(GIVEN TEXT):

━━━━━━

1 Introduction

One of the major applications of convolutional neural networks (CNNs) lies in image classification through the use of filters capable of extracting local characteristics in the images [1,2,3]. Numerous studies have focused on the use of these convolutional networks for applications in speech recognition [4, 5] or music analysis [6, 7]. It was not until 2015 that Piczak created a convolutional neural network specifically for the classification of environmental sounds [8]. Since then, different acoustic features have been studied with the goal of increasing the accuracy of these environmental classification networks. In [9], a network that consisted of two input channels with aggregated features that significantly increased this accuracy was studied. His network was composed of four convolutional layers and one fully connected layer divided into two channels. In addition, it made use of five different acoustic features. The CNN designed in this work is built with the aggregated feature technique as input to the convolutional network. Our contribution is on the implementation of this design from the point of view of performance, which is not commonly addressed in the literature. For example, in [10], an overview of features is shown to take into account for the design, but they do not go deep into efficient implementations of sound classification systems. Our work focuses, on the one hand, on accelerating the execution time of the inference process and, on the other hand, on how the accuracy varies during the quantization process. To this end, we train our model for the purpose of urban sound classification using the aggregated features methodology.

━━━━━━

(TASKS TO COMPLETE):
- 1) Answer these questions about the introduction on CNN sound classification:
(a) In what year did Piczak create a convolutional network built for classifying environmental sounds?
(b) How many convolutional layers made up the network studied in [9]?
(c) What two aspects of the model does the authors' work focus on?
- 2) The introduction on CNN sound classification cites prior work with bracketed reference numbers. Which application areas of convolutional networks does it name with those citations?
- 3) Supply the passage that follows the last sentence of the introduction on convolutional networks for urban sound classification.

[Saved data entries]
━━━━━━

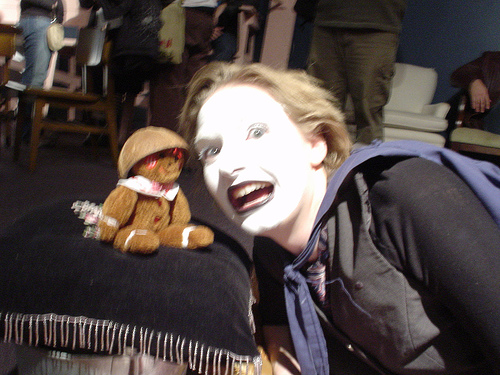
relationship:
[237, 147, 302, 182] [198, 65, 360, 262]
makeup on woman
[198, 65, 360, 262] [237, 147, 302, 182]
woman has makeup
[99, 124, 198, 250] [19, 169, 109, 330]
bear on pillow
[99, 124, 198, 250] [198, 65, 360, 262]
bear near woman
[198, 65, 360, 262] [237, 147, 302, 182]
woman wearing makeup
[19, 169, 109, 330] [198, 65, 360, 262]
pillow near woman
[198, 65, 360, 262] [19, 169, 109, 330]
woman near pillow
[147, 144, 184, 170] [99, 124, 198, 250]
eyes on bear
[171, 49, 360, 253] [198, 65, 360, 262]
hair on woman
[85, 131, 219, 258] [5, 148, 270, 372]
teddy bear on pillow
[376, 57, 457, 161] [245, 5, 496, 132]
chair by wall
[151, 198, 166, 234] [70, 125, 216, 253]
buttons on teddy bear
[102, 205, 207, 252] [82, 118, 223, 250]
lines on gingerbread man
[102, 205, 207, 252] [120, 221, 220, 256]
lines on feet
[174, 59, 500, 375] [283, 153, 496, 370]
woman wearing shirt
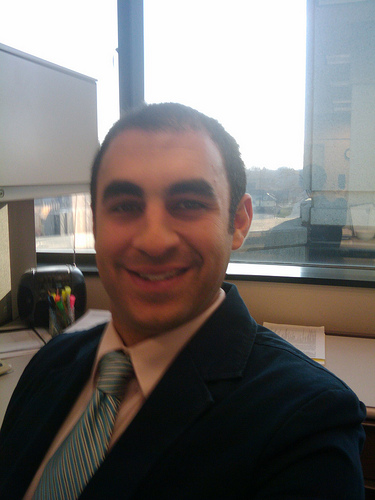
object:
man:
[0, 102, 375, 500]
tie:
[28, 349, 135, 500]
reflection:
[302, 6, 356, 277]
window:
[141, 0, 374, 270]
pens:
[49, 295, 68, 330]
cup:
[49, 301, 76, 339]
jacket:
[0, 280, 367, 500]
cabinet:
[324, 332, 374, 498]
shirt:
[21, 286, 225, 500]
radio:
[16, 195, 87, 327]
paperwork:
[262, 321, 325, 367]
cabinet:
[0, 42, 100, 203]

━━━━━━

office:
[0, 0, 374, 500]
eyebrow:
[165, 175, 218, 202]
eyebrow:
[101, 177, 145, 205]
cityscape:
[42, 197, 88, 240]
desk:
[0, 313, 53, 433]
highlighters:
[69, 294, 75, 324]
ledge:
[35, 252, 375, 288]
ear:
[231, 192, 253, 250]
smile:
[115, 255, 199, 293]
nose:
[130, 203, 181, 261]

━━━━━━

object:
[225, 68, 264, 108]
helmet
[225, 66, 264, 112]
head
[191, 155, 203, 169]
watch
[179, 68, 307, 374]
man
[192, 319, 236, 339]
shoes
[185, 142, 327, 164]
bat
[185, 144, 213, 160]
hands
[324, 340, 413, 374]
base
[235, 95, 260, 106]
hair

━━━━━━

(RESPONSES IN ORDER):
- 1)
(a) 2015
(b) Four
(c) Accelerating the execution time of the inference process, and how accuracy varies during quantization

- 2)
- Image classification [1,2,3]
- Speech recognition [4, 5]
- Music analysis [6, 7]
- Classification of environmental sounds [8]

- 3)
The CNN will be deployed on an Avnet Ultra96-V2 [11] development board using the Vitis AI (VAI) tools from Xilinx [12]. With the VAI development environment, inference times can be accelerated on Xilinx hardware platforms. The use of its Intellectual Property (IP) cores and tools focused on the use of FPGAs in artificial intelligence makes it really easy to port different neural network models to hardware designs in which the inference process can be performed faster and more efficiently than using most microprocessor-based digital systems.

In addition to analyzing the effects of quantization on the percentage accuracy of the model, a system capable of classifying urban sounds individually on the Ultra96-V2 board has been created with the intention of testing which are the limiting elements that affect its application in real time. This system is programmed in the PYNQ framework [13] in order to extract the different acoustic characteristics using Python on the Cortex A-53 microprocessor present on the board.

Finally, an analysis will be performed on the acceleration of spectrogram acquisition using FPGAs in the context of development boards with fewer resources where VAI tools cannot be used for neural network deployment. On these boards, the neural network models can only be used by the embedded processor, leaving the rest of the processes to be accelerated by the FPGA. To perform these tests, the Digilent PYNQ-Z1 development board [14] will be used and a hardware design will be created capable of accelerating the processes necessary for the generation of spectrograms. Figure 1 shows both the two boards used in the development process.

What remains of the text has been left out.